§ EXERCISE AIM
Repeat verbatim only the lines from the opening of the material below through the one that contains "analysis of high-grade".

§ SOURCE RECORDS
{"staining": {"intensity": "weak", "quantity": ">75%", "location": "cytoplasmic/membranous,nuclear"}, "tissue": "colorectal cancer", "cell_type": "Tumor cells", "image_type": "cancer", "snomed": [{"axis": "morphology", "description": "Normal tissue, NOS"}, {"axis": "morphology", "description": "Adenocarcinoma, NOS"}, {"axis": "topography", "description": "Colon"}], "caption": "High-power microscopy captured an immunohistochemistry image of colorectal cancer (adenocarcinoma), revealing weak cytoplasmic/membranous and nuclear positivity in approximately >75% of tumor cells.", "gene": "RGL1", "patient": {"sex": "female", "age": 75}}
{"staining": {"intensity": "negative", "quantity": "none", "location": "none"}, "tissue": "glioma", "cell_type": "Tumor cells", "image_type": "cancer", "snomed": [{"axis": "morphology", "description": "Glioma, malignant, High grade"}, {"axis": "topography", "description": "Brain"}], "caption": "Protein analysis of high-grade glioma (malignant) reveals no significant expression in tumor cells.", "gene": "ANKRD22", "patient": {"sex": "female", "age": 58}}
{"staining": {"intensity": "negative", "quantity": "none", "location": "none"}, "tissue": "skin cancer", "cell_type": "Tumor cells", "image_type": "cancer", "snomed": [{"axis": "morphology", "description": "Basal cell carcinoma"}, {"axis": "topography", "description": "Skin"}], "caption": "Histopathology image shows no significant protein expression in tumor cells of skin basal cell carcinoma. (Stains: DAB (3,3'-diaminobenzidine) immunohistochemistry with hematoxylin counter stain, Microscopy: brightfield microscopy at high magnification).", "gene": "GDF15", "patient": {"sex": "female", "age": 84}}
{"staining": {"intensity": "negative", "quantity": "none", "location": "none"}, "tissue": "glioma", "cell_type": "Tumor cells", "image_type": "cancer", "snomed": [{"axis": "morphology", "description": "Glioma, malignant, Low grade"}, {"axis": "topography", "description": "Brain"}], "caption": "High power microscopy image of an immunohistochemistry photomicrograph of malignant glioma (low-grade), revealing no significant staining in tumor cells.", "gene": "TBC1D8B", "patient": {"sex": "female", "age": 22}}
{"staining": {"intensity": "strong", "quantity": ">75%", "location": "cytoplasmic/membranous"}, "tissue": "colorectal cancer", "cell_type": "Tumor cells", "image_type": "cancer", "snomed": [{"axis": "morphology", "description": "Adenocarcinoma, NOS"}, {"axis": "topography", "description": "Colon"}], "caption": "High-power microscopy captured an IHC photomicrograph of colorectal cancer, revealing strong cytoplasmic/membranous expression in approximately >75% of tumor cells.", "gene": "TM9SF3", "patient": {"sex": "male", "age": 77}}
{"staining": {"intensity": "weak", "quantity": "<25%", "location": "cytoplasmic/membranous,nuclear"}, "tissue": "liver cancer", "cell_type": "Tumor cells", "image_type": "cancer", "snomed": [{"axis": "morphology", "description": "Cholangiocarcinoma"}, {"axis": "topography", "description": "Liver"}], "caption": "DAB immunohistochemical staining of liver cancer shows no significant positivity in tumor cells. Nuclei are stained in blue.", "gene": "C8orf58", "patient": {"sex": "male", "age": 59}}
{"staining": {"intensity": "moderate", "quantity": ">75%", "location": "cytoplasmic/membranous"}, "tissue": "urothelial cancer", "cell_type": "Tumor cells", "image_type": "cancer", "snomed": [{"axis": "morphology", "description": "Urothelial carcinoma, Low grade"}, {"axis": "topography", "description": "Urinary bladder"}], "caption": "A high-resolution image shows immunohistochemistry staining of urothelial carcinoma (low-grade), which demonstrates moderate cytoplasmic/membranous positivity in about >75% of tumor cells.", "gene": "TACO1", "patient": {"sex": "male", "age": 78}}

§ TASK ANSWER
{"staining": {"intensity": "weak", "quantity": ">75%", "location": "cytoplasmic/membranous,nuclear"}, "tissue": "colorectal cancer", "cell_type": "Tumor cells", "image_type": "cancer", "snomed": [{"axis": "morphology", "description": "Normal tissue, NOS"}, {"axis": "morphology", "description": "Adenocarcinoma, NOS"}, {"axis": "topography", "description": "Colon"}], "caption": "High-power microscopy captured an immunohistochemistry image of colorectal cancer (adenocarcinoma), revealing weak cytoplasmic/membranous and nuclear positivity in approximately >75% of tumor cells.", "gene": "RGL1", "patient": {"sex": "female", "age": 75}}
{"staining": {"intensity": "negative", "quantity": "none", "location": "none"}, "tissue": "glioma", "cell_type": "Tumor cells", "image_type": "cancer", "snomed": [{"axis": "morphology", "description": "Glioma, malignant, High grade"}, {"axis": "topography", "description": "Brain"}], "caption": "Protein analysis of high-grade glioma (malignant) reveals no significant expression in tumor cells.", "gene": "ANKRD22", "patient": {"sex": "female", "age": 58}}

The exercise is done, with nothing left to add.